Collected data:
*** Begin section ***

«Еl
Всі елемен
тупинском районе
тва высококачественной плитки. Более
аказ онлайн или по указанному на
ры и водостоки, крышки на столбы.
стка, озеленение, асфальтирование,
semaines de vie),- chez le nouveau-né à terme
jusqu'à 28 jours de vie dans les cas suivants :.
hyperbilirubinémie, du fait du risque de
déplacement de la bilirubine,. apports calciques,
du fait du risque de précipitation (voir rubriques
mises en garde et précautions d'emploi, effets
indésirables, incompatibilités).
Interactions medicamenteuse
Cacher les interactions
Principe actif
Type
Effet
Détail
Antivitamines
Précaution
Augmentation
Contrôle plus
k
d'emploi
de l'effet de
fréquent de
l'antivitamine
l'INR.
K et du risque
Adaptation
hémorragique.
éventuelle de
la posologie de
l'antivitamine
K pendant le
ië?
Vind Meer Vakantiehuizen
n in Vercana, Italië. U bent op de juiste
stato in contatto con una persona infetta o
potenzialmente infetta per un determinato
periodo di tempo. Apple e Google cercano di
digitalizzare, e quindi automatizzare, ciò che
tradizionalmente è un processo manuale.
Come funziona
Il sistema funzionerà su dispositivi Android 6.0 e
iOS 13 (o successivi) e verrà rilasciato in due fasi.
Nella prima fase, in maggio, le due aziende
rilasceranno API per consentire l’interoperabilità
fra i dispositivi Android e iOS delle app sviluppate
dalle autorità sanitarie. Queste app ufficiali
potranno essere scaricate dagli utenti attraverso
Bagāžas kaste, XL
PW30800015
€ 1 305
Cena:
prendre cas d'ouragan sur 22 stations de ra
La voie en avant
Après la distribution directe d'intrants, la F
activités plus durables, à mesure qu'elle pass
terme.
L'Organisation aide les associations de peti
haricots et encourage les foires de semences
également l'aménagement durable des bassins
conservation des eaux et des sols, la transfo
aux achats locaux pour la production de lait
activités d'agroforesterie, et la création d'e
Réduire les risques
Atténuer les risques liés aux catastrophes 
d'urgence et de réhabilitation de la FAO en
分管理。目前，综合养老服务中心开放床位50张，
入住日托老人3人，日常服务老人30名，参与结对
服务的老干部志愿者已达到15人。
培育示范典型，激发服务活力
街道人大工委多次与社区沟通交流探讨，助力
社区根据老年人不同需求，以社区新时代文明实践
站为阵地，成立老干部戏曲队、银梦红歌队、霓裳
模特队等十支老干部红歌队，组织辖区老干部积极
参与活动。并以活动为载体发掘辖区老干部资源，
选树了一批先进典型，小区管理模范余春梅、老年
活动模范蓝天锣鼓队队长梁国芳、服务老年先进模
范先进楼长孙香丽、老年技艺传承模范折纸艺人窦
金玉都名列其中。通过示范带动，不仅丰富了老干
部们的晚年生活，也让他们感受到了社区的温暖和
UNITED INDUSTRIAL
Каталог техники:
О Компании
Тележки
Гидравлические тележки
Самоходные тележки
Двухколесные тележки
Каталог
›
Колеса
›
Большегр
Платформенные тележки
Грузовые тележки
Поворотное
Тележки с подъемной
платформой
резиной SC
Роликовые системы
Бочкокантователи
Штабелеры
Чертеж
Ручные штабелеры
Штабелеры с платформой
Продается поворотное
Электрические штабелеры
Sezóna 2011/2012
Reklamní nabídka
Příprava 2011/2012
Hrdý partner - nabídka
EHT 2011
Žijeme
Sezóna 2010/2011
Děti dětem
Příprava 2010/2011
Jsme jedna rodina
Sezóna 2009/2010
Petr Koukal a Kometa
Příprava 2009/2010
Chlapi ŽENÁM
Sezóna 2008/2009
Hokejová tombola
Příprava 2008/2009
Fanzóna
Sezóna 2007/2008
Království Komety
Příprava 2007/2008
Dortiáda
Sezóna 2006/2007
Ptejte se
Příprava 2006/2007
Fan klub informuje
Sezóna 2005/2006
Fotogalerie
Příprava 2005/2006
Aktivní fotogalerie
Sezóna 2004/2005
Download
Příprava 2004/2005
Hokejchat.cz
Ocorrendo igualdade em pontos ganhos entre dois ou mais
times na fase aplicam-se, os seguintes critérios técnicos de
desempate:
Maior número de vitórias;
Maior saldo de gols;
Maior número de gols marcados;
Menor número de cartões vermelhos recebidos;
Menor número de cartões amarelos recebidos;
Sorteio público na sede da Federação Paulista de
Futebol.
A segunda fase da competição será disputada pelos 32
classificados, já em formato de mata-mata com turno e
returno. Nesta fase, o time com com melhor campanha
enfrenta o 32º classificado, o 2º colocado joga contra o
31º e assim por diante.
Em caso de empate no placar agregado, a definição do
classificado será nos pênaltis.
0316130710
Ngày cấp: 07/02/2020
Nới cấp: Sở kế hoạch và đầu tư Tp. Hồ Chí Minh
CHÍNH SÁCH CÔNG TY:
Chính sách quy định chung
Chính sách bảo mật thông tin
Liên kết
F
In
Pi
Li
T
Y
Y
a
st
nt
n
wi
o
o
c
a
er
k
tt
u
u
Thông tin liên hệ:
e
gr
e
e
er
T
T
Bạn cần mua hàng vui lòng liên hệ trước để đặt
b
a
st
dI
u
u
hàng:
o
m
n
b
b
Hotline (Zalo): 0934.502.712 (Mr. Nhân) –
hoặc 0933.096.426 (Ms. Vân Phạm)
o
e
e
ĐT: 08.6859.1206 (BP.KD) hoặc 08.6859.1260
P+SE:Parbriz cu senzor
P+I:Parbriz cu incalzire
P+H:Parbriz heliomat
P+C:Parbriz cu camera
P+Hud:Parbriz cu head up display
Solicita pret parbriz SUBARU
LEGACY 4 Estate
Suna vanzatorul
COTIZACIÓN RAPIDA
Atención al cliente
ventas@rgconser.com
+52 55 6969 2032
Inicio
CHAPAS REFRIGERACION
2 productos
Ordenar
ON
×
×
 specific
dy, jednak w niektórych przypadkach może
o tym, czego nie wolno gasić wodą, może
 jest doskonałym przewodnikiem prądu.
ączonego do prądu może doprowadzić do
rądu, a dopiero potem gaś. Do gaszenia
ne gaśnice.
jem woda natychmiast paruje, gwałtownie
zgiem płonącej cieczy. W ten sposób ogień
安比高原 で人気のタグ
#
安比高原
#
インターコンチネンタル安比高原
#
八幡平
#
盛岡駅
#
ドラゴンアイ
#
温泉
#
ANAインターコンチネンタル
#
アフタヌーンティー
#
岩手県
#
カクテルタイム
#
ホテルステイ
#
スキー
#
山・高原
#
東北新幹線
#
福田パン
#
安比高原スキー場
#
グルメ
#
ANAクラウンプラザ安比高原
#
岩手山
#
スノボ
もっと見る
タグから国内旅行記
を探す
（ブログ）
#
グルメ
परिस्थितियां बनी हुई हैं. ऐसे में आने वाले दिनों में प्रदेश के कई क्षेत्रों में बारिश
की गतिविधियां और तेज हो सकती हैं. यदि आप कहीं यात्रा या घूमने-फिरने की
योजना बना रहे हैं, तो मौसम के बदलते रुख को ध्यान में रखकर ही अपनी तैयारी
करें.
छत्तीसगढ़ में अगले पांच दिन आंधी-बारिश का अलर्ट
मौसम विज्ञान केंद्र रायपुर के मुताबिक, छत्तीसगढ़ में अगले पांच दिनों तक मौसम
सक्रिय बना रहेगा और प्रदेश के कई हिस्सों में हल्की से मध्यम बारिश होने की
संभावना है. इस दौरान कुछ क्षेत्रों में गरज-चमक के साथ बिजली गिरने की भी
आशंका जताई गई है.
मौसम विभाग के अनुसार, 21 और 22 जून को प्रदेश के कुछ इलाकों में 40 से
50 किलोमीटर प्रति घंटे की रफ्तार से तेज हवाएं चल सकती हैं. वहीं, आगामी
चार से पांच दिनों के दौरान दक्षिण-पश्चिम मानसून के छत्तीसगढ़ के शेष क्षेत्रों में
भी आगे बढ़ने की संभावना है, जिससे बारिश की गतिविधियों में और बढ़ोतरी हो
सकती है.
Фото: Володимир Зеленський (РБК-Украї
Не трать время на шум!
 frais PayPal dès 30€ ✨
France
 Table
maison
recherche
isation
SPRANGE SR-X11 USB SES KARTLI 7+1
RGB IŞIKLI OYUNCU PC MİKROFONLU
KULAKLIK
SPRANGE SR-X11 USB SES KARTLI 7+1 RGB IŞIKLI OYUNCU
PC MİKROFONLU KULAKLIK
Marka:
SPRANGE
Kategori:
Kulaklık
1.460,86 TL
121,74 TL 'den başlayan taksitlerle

*** End section ***

* [YOUR GOAL] Beginning with the opening line above, retype the records exactly through the line with "du fait du risque de précipitation", both ends included.

* [ANSWER TO THIS EXERCISE]
«Еl
Всі елемен
тупинском районе
тва высококачественной плитки. Более
аказ онлайн или по указанному на
ры и водостоки, крышки на столбы.
стка, озеленение, асфальтирование,
semaines de vie),- chez le nouveau-né à terme
jusqu'à 28 jours de vie dans les cas suivants :.
hyperbilirubinémie, du fait du risque de
déplacement de la bilirubine,. apports calciques,
du fait du risque de précipitation (voir rubriques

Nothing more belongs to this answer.